Die meisten Telematiksysteme überwachen den Lebensnerv eines Fahrzeugs aus der Ferne und liefern Informationen über Dinge wie Kraftstoffeffizienz, starkes Bremsen und Übersteuern sowie Daten über vorausschauende und vorbeugende Wartung.

Dies bedeutet, dass die Betreiber Zugang zu Informationen über Dinge haben, die sich direkt auf ihr Geschäft auswirken, wie z. B. steigende Kraftstoffkosten, und die ihnen helfen, effizienter zu arbeiten.

Das Hauptziel der Betreiber ist die vollständige Auslastung der Flotte. Künftige Systeme werden dafür sorgen, dass die Fahrzeuge auf der Straße bleiben, indem sie Zwischenfälle verhindern und die Kosten für Reparaturen und Ausfallzeiten vermeiden. Außerdem kann so ein möglicher Schaden für den Ruf des Unternehmens abgewendet werden. All dies trägt dazu bei, dass Unternehmen wesentlich sicherer arbeiten und ihre Vermögenswerte schützen können.

Glauben Sie, dass fahrerlose Fahrzeuge eine Möglichkeit für die Transportindustrie sind?

Wir sind noch ein ganzes Stück davon entfernt, dass fahrerlose Fahrzeuge auf den Straßen alltäglich sind.

Bei fahrerlosen Fahrzeugen entfällt das menschliche Element, so dass sich die Frage stellt, wie die fahrerlose Technologie mit anderen menschlichen Fahrern im Straßenverkehr interagieren wird.‘

KI arbeitet mit einer Reihe von Wahrscheinlichkeiten und Skalen. Wenn ein fahrerloses Fahrzeug beispielsweise bei einem Unfall schnell reagieren müsste, würde es dann einen bestimmten Bereich ansteuern, der die Zahl der Todesopfer einfach begrenzt, anstatt sie ganz zu verhindern? Was wären die Argumente und Konsequenzen dafür?

Es ist wichtig, dass wir uns nicht zu sehr von der Technologie abhängig machen. Es sollte eine harmonische, symbiotische Beziehung zwischen Mensch und Technik bestehen - sie soll uns unterstützen und nicht völlig übernehmen.

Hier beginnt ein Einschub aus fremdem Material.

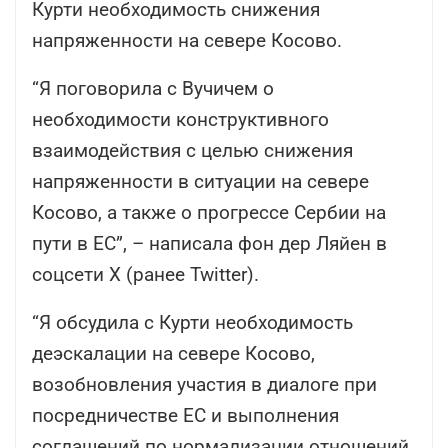
Курти необходимость снижения
напряженности на севере Косово.
“Я поговорила с Вучичем о
необходимости конструктивного
взаимодействия с целью снижения
напряженности в ситуации на севере
Косово, а также о прогрессе Сербии на
пути в ЕС”, – написала фон дер Ляйен в
соцсети Х (ранее Twitter).
“Я обсудила с Курти необходимость
деэскалации на севере Косово,
возобновления участия в диалоге при
посредничестве ЕС и выполнения
соглашений по нормализации отношений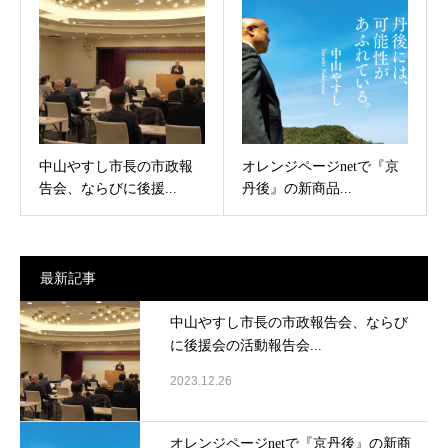
中山やすし市長の市政報
オレンジページnetで『京
告会、ならびに後援...
丹後』の新商品...
最新記事
中山やすし市長の市政報告会、ならび
に後援会の活動報告会...
2023.12.26
オレンジページnetで『京丹後』の新商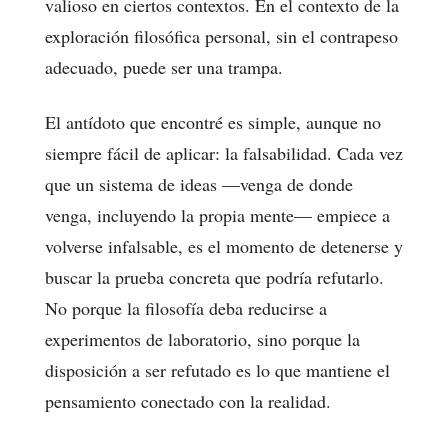
valioso en ciertos contextos. En el contexto de la
exploración filosófica personal, sin el contrapeso
adecuado, puede ser una trampa.
El antídoto que encontré es simple, aunque no
siempre fácil de aplicar: la falsabilidad. Cada vez
que un sistema de ideas —venga de donde
venga, incluyendo la propia mente— empiece a
volverse infalsable, es el momento de detenerse y
buscar la prueba concreta que podría refutarlo.
No porque la filosofía deba reducirse a
experimentos de laboratorio, sino porque la
disposición a ser refutado es lo que mantiene el
pensamiento conectado con la realidad.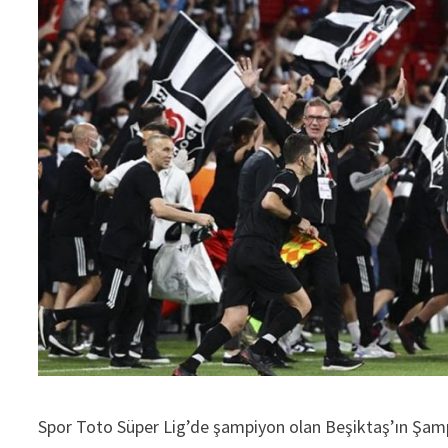
Spor Toto Süper Lig’de şampiyon olan Beşiktaş’ın Şampi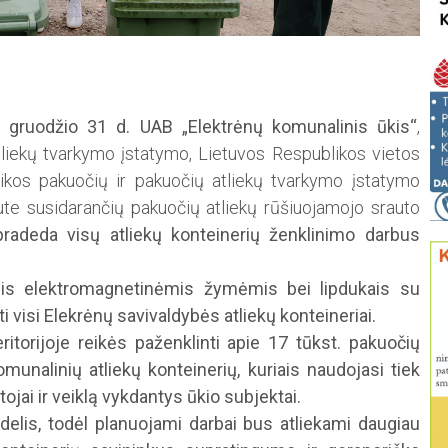
 gruodžio 31 d. UAB „Elektrėnų komunalinis ūkis“
,
iekų tvarkymo įstatymo, Lietuvos Respublikos vietos
ikos pakuočių ir pakuočių atliekų tvarkymo įstatymo
aute susidarančių pakuočių atliekų rūšiuojamojo srauto
pradeda visų atliekų konteinerių ženklinimo darbus
is elektromagnetinėmis žy­mėmis bei lipdukais su
ti visi Elekrėnų savivaldybės atliekų konteineriai.
ritorijoje reikės paženklinti apie 17 tūkst. pakuočių
komunalinių atliekų kon­teinerių, kuriais naudojasi tiek
ojai ir veiklą vykdantys ūkio subjektai.
delis, todėl planuojami darbai bus atliekami daugiau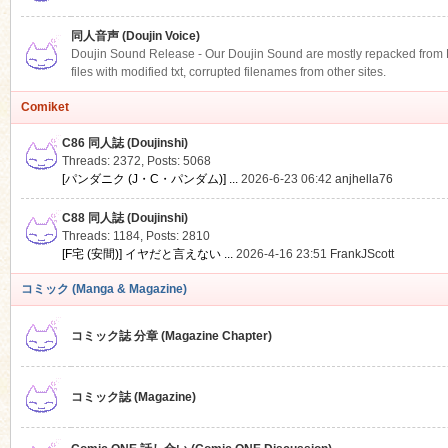
同人音声 (Doujin Voice)
Doujin Sound Release - Our Doujin Sound are mostly repacked from DLS
files with modified txt, corrupted filenames from other sites.
Comiket
C86 同人誌 (Doujinshi)
Threads: 2372
,
Posts: 5068
[パンダニク (J・C・パンダム)] ...
2026-6-23 06:42
anjhella76
C88 同人誌 (Doujinshi)
Threads: 1184
,
Posts: 2810
[F宅 (安間)] イヤだと言えない ...
2026-4-16 23:51
FrankJScott
コミック (Manga & Magazine)
コミック誌 分章 (Magazine Chapter)
コミック誌 (Magazine)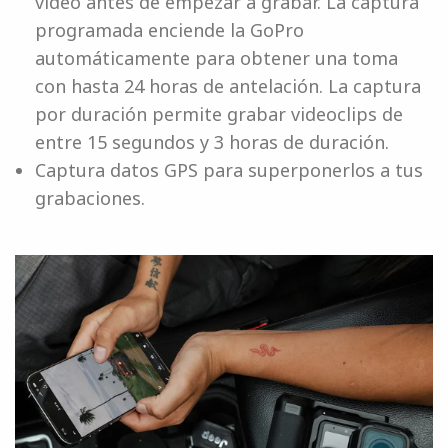
vídeo antes de empezar a grabar. La captura
programada enciende la GoPro
automáticamente para obtener una toma
con hasta 24 horas de antelación. La captura
por duración permite grabar videoclips de
entre 15 segundos y 3 horas de duración.
Captura datos GPS para superponerlos a tus
grabaciones.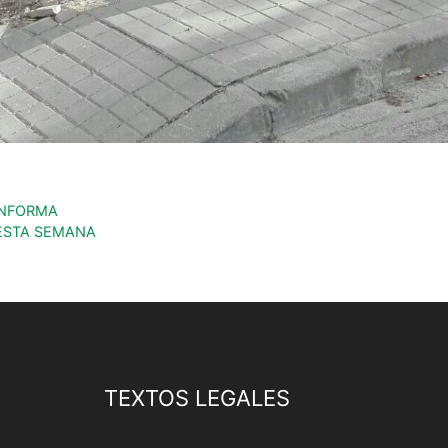
INFORMA
 ESTA SEMANA
TEXTOS LEGALES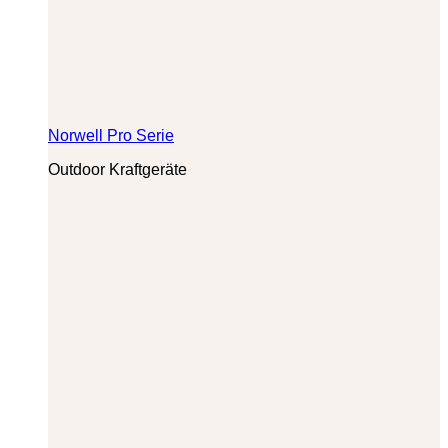
Norwell Pro Serie
Outdoor Kraftgeräte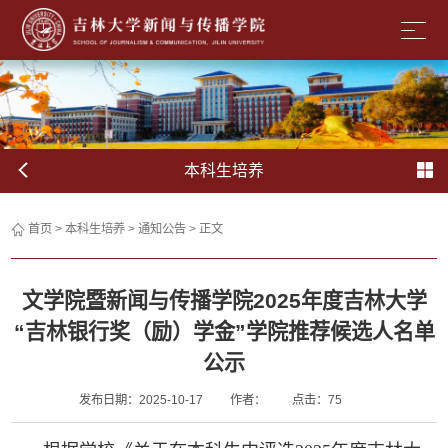
本科生培养
首页
>
本科生培养
>
通知公告
> 正文
文学院暨新闻与传播学院2025年度吉林大学
“吉林银行奖（励）学金”学院推荐候选人名单
公示
发布日期：2025-10-17
作者：
点击：
75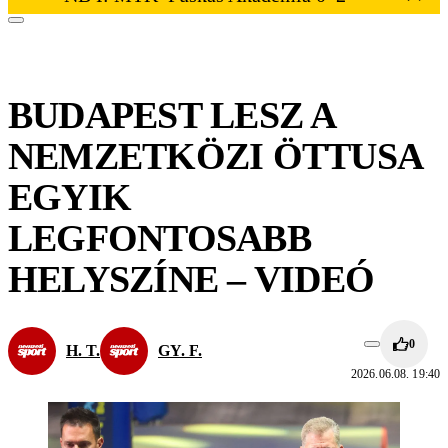
BUDAPEST LESZ A
NEMZETKÖZI ÖTTUSA
EGYIK
LEGFONTOSABB
HELYSZÍNE – VIDEÓ
0
H. T.
GY. F.
2026.06.08. 19:40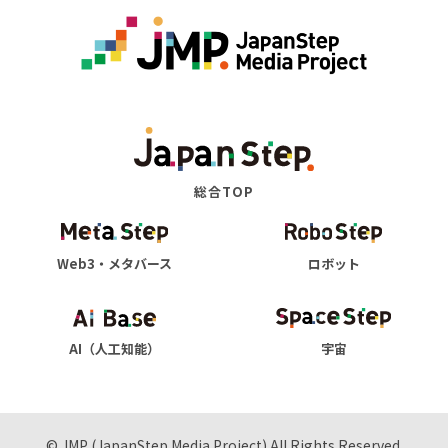
総合TOP
Web3・メタバース
ロボット
AI（人工知能）
宇宙
© JMP (JapanStep Media Project) All Rights Reserved.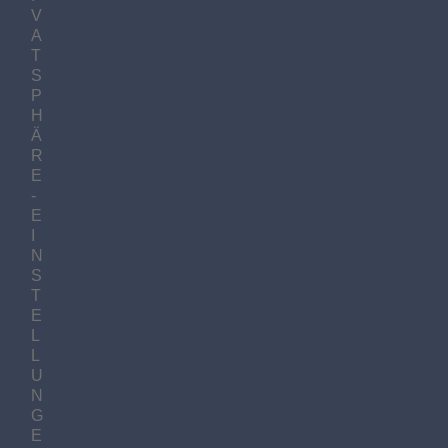
V
A
T
S
P
H
Ä
R
E
-
E
I
N
S
T
E
L
L
U
N
G
E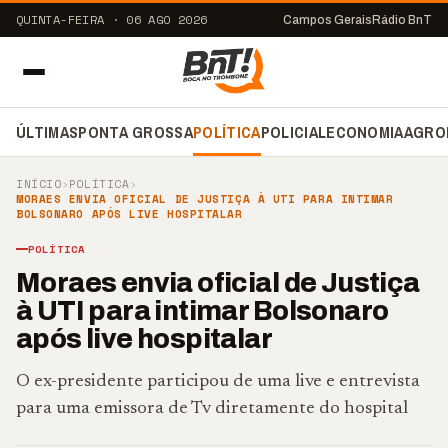
QUINTA-FEIRA · 06 AGO 2026
Campos Gerais
Rádio BnT
ÚLTIMAS
PONTA GROSSA
POLÍTICA
POLICIAL
ECONOMIA
AGRO
INÍCIO
›
POLÍTICA
›
MORAES ENVIA OFICIAL DE JUSTIÇA À UTI PARA INTIMAR
BOLSONARO APÓS LIVE HOSPITALAR
POLÍTICA
Moraes envia oficial de Justiça
à UTI para intimar Bolsonaro
após live hospitalar
O ex-presidente participou de uma live e entrevista
para uma emissora de Tv diretamente do hospital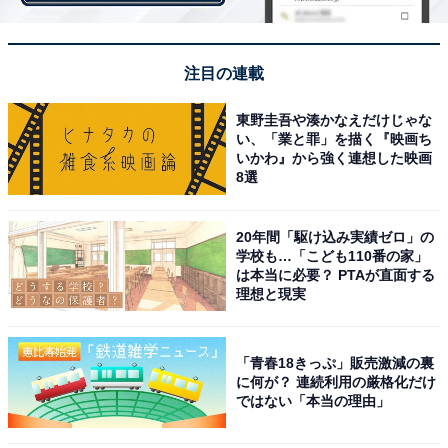
注目の連載
東野圭吾や湊かなえだけじゃな
い、「業と罪」を描く『映画ち
いかわ』から強く連想した映画
8選
20年間「駆け込み実績ゼロ」の
学校も…「こども110番の家」
は本当に必要？ PTAが直面する
理想と現実
「青春18きっぷ」販売激減の裏
に何が？ 連続利用の厳格化だけ
ではない「本当の理由」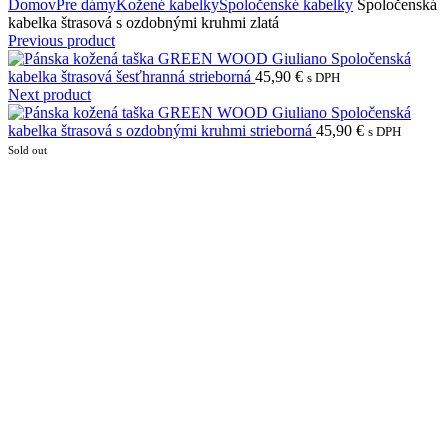
Domov
Pre dámy
Kožené kabelky
Spoločenské kabelky
Spoločenská
kabelka štrasová s ozdobnými kruhmi zlatá
Previous product
Spoločenská
kabelka štrasová šesťhranná strieborná
45,90
€
s DPH
Next product
Spoločenská
kabelka štrasová s ozdobnými kruhmi strieborná
45,90
€
s DPH
Sold out
Click to enlarge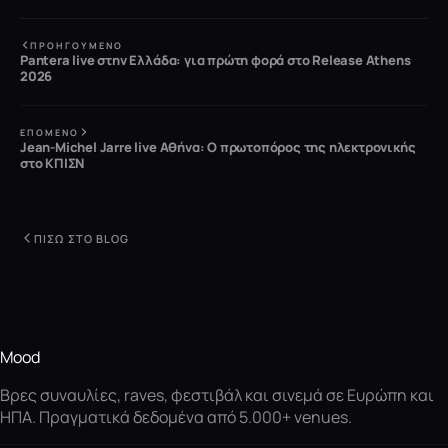
ΠΡΟΗΓΟΎΜΕΝΟ
Pantera live στην Ελλάδα: για πρώτη φορά στο Release Athens
2026
ΕΠΌΜΕΝΟ
Jean-Michel Jarre live Αθήνα: Ο πρωτοπόρος της ηλεκτρονικής
στο ΚΠΙΣΝ
ΠΊΣΩ ΣΤΟ BLOG
Mood
Βρες συναυλίες, raves, φεστιβάλ και σινεμά σε Ευρώπη και
ΗΠΑ. Πραγματικά δεδομένα από 5.000+ venues.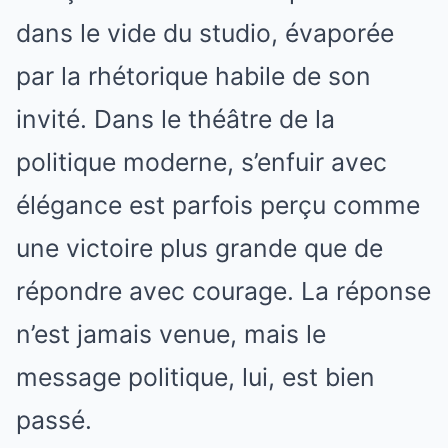
dans le vide du studio, évaporée
par la rhétorique habile de son
invité. Dans le théâtre de la
politique moderne, s’enfuir avec
élégance est parfois perçu comme
une victoire plus grande que de
répondre avec courage. La réponse
n’est jamais venue, mais le
message politique, lui, est bien
passé.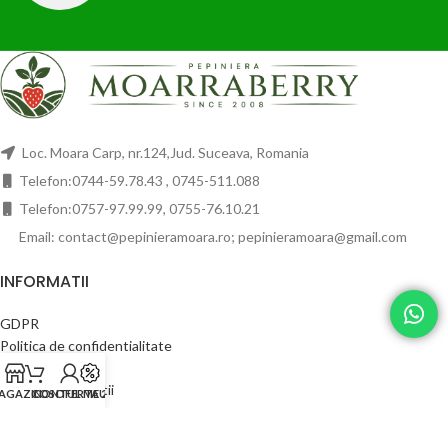
Loc. Moara Carp, nr.124,Jud. Suceava, Romania
Telefon:0744-59.78.43 , 0745-511.088
Telefon:0757-97.99.99, 0755-76.10.21
Email: contact@pepinieramoara.ro; pepinieramoara@gmail.com
INFORMATII
GDPR
Politica de confidentialitate
Politica de retur
Termeni si conditii
AGAZIN
COS
CONTUL MEU
OFERTA 2024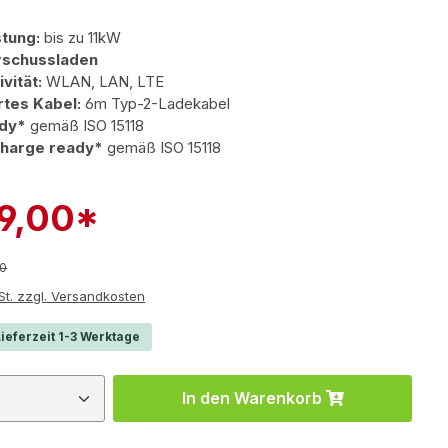
stung:
bis zu 11kW
schussladen
vität:
WLAN, LAN, LTE
rtes Kabel:
6m Typ-2-Ladekabel
ady*
gemäß ISO 15118
Charge ready*
gemäß ISO 15118
19,00*
r Preis:
00
e inkl. MwSt. zzgl. Versandkosten
ieferzeit 1-3 Werktage
 Anzahl: Gib den gewünschten Wert ein 
In den Warenkorb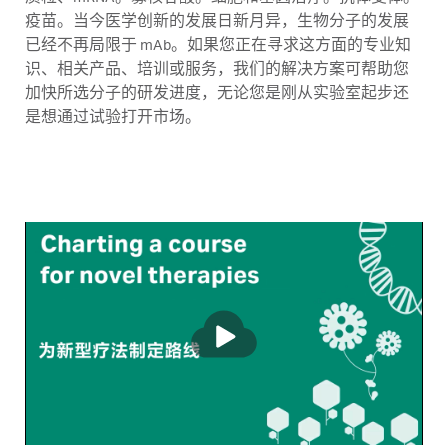
疫苗。当今医学创新的发展日新月异，生物分子的发展
已经不再局限于 mAb。如果您正在寻求这方面的专业知
识、相关产品、培训或服务，我们的解决方案可帮助您
加快所选分子的研发进度，无论您是刚从实验室起步还
是想通过试验打开市场。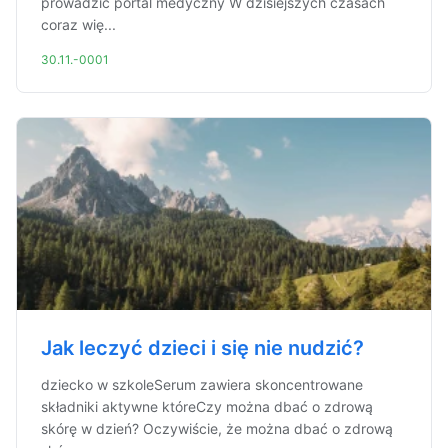
prowadzić portal medyczny W dzisiejszych czasach
coraz wię...
30.11.-0001
Jak leczyć dzieci i się nie nudzić?
dziecko w szkoleSerum zawiera skoncentrowane
składniki aktywne któreCzy można dbać o zdrową
skórę w dzień? Oczywiście, że można dbać o zdrową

Bei Brigade verkaufen wir unsere Technologie als Fahrhilfe. Egal, ob es sich um eine Kamera, einen Sensor oder einen digitalen Videorekorder handelt, sie sollen den Fahrer nicht ersetzen, sondern unterstützen.

Wie ist das Feedback der Kunden von Brigade zu unserem MDR mit Telematik?

Die Kunden sind sehr beeindruckt von dem System. Sie finden es benutzerfreundlich, einfach zu bedienen und lieben es, dass es ihnen die Informationen liefert, die sie brauchen, um ihre Arbeit effektiver zu erledigen. Sie können von überall und jederzeit auf die Informationen zugreifen.

Ein Kunde, der in einen Vorfall verwickelt war, der leider tödlich endete, sagte:

“Das Bildmaterial, das wir erhalten haben, war absolut entscheidend für die Ermittlung der Ursache [des Vorfalls]. Die Polizei war sehr dankbar, dass wir es ihr innerhalb weniger Stunden übermitteln konnten - etwas, das ihrer Meinung nach nicht sehr oft vorkommt.”

Informationen sind zeitkritisch - Dienste, die es den Betreibern ermöglichen, auf das Filmmaterial zuzugreifen, es herunterzuladen und die Beweise sofort bereitzustellen, sind von unschätzbarem Wert. Eine unparteiische Erinnerung an die Ereignisse ist auch sehr wichtig für trauernde Familien, die verstehen wollen, was passiert ist. Ebenso ist es für Fahrer, die keine Schuld trifft, äußerst nützlich, da es ihnen hilft, zu bestätigen, was sie getan haben und was passiert ist - dass es außerhalb ihrer Kontrolle lag.